● **EXTRACTED TEXT**
************
All of mine are in my bedroom since the house is technically my grandfather and he would NOT appreciate a tank anywhere else in the house unfortunately!


----------



## MattsBettas (Dec 18, 2012)

All of them (except one) are in my bedroom... Lol. I have an awesome set of shelves and its really the only place I can fit them all. 

The other one's down stairs in the living room in a "display" tank.


----------



## DragonFish (Mar 31, 2009)

All of my pets, including the dog, live primarily in my bedroom. In the house we live in now, I got lucky and ended up with a very spacious room; the biggest one in the house. Lots of room for fish tanks was all I could think. ;-)
Currently none of my fish are in a move-able size tanks though, so no one goes anywhere with me, but I spent about 90% of my time in my bedroom while I'm home anyway so they almost always have some company. I've even positioned the shelves and tank stands so that I can see everyone from my computer desk! xD


----------



## jesssan2442 (Feb 19, 2013)

I have four tanks and all of them are on the desk in my bedroom, I'm homeschooled so I spend my day doing school with all of them! In less than a month I'll be spending 8 hours a day with them! I also share my bedroom with the family cat, He sleeps in my bed and lays in the sun in my room all day!


----------



## Polkadot (Feb 10, 2013)

My 3 little ones are in our games/computer room,it's a very nice big room where we are most of the time so they have lots of visitors and people & pets to watch.
************
● **Dataset records**
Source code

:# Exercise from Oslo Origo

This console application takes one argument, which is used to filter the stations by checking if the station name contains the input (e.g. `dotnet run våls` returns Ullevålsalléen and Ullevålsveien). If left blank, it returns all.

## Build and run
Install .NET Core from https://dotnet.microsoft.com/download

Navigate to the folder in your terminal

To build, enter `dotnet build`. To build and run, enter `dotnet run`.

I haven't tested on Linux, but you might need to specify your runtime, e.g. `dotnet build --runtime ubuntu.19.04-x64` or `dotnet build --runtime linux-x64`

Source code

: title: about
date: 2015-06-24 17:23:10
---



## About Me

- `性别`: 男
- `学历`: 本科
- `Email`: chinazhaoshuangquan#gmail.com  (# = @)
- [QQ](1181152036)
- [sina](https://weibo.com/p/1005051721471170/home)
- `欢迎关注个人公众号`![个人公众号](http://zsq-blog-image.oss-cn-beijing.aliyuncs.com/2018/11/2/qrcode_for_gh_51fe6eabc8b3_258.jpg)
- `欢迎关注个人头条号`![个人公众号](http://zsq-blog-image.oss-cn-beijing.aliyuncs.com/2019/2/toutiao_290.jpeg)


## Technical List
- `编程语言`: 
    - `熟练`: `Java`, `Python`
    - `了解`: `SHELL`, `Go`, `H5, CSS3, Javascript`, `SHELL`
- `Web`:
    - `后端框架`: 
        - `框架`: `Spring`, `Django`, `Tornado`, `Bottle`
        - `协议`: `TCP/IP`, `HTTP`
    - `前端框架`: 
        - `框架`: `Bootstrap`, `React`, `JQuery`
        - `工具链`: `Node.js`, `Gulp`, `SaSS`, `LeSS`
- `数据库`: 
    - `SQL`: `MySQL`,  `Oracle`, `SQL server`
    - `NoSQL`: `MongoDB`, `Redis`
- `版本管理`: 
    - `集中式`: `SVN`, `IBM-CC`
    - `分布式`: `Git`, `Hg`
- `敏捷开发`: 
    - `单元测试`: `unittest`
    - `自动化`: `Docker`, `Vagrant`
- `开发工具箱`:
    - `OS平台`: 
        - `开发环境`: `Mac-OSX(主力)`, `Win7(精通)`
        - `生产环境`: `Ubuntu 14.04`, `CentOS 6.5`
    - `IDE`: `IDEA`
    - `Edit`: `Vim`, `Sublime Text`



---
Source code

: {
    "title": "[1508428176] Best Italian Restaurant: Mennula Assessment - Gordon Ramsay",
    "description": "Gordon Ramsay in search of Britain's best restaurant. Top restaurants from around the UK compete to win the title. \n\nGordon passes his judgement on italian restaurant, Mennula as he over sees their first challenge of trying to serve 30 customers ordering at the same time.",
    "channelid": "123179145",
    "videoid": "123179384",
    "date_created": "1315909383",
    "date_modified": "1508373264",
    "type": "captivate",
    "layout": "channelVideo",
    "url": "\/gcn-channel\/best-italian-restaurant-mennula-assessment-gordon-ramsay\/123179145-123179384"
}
************
● **ASSIGNED TASK A**
Please translate this sentence from the forum thread about keeping fish tanks into Spanish: "I've even positioned the shelves and tank stands so that I can see everyone from my computer desk!"
● **ASSIGNED TASK B**
Pick up the forum thread about keeping fish tanks after its final post and write the next reply.

● **WRITTEN REPLY A**
¡Incluso he colocado los estantes y los soportes de los acuarios de modo que puedo ver a todos desde mi escritorio de computadora!

● **WRITTEN REPLY B**
----------



## Bettacrab (Jun 30, 2013)

Bedroom


----------



## lalala145 (Jun 18, 2013)

I keep him in the bedroom, he seems to like it there.


----------



## kjnewcome (Jul 25, 2013)

Mine are all over the house. My daughter's bedroom, my bedroom, family room, kitchen and my sewing room.


----------



## shellieca (Jul 12, 2012)

Well, I have 1 in the kitchen, 3 in the den, 1 in the living room & 2 tanks in the dining room . . . oh I also have one on my desk at work.


----------



## Emparios (Jun 20, 2013)

My two are both in my bedroom, and only one lives in a tank that's small enough to move. My mom doesn't really appreciate me having two fish at all, let alone if I took one out to the kitchen :/


----------



## Alu (Jun 25, 2013)

jesssan2442 said:


> I have four tanks and all of them are on the desk in my bedroom, I'm homeschooled so I spend my day doing school with all of them! In less than a month I'll be spending 8 hours a day with them! I also share my bedroom with the family cat, He sleeps in my bed and lays in the sun in my room all day!


I was homeschooled too!

Mine lives in my bedroom too, since I still live at home and there is nowhere else to put him. I have two tanks on my dresser, could probably squeeze another on there. :-D


----------



## LoveLee (Jul 18, 2013)

I keep my two boys in the kitchen where I spend most of my time. My bedroom might be too cold for them since I have the a/c blasting.


----------



## Happyhobbit (May 6, 2013)

All of mine are in my bedroom. One is on my desk, and one is on my bookshelf.


----------



## Graceful (Apr 30, 2013)

My aquarium is in the dining room, against the wall on a stand. It gets a lot of attention from me and my family, as well as guests (kids especially love it).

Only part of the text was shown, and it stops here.